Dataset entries
******************************

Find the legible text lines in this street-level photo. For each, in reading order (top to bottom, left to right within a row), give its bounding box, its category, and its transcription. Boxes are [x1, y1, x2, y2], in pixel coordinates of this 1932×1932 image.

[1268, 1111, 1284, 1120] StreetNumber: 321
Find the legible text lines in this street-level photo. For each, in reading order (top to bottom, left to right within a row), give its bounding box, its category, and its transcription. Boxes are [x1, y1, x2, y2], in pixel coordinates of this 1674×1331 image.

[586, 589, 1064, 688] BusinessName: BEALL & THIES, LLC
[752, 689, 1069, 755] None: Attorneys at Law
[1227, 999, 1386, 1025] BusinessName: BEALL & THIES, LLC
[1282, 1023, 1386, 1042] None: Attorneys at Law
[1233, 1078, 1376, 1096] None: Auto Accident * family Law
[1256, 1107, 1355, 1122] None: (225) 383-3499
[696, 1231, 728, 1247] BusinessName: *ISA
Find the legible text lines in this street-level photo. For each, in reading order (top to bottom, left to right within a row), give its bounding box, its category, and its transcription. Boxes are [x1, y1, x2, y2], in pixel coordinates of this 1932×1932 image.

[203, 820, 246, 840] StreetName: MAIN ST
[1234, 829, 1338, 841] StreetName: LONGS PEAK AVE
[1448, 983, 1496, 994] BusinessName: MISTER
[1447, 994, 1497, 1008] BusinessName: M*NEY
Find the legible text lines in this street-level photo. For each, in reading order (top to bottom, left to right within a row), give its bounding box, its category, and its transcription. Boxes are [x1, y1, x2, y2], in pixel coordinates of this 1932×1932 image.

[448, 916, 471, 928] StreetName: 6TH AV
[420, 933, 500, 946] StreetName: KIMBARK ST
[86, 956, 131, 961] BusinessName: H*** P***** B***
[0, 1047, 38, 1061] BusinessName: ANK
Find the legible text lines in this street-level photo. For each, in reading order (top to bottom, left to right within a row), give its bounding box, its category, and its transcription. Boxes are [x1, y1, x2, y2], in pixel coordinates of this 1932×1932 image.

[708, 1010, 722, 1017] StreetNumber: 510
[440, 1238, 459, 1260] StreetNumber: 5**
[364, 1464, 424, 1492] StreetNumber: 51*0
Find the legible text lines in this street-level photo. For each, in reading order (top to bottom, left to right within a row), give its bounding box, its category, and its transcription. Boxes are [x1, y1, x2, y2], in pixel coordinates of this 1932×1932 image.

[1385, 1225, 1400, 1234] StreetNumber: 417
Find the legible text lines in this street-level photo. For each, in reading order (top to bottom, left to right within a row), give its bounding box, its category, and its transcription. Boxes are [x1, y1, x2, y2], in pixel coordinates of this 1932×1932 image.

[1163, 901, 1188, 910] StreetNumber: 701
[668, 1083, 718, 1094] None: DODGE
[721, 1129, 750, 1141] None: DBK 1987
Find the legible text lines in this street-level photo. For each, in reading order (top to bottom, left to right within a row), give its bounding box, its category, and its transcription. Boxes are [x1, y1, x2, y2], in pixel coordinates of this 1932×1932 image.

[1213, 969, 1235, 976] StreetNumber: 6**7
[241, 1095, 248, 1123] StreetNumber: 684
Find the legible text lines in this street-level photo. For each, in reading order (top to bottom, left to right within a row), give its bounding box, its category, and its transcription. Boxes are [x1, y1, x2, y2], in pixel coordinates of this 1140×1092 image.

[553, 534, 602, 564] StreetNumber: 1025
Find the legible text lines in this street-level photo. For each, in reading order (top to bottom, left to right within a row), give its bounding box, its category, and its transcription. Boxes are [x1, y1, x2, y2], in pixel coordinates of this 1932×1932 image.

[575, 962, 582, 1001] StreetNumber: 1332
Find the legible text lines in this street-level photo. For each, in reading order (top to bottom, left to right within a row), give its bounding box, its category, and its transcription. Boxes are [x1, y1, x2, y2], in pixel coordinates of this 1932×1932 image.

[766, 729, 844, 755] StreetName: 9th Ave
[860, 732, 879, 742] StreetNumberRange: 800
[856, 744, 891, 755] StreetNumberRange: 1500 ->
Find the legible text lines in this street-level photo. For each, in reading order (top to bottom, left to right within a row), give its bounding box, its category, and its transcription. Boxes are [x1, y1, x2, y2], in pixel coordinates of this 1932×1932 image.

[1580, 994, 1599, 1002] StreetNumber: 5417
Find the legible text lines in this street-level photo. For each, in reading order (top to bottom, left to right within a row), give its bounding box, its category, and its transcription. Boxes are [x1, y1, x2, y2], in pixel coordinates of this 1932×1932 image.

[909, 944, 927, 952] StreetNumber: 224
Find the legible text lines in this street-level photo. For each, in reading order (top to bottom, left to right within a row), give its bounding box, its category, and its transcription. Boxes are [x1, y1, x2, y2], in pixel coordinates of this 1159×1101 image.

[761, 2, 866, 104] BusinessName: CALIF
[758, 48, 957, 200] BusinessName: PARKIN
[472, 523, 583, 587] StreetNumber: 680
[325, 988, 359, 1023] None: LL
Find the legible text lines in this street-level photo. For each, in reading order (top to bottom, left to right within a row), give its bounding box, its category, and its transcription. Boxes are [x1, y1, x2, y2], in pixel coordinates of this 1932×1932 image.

******************************

#### Description of the task:
Render every line of the records from the one containing "this 1159×1101 image." through the last line as a numbered list, leaving out blank lines.

#### Task answer:
1. Find the legible text lines in this street-level photo. For each, in reading order (top to bottom, left to right within a row), give its bounding box, its category, and its transcription. Boxes are [x1, y1, x2, y2], in pixel coordinates of this 1159×1101 image.
2. [761, 2, 866, 104] BusinessName: CALIF
3. [758, 48, 957, 200] BusinessName: PARKIN
4. [472, 523, 583, 587] StreetNumber: 680
5. [325, 988, 359, 1023] None: LL
6. Find the legible text lines in this street-level photo. For each, in reading order (top to bottom, left to right within a row), give its bounding box, its category, and its transcription. Boxes are [x1, y1, x2, y2], in pixel coordinates of this 1932×1932 image.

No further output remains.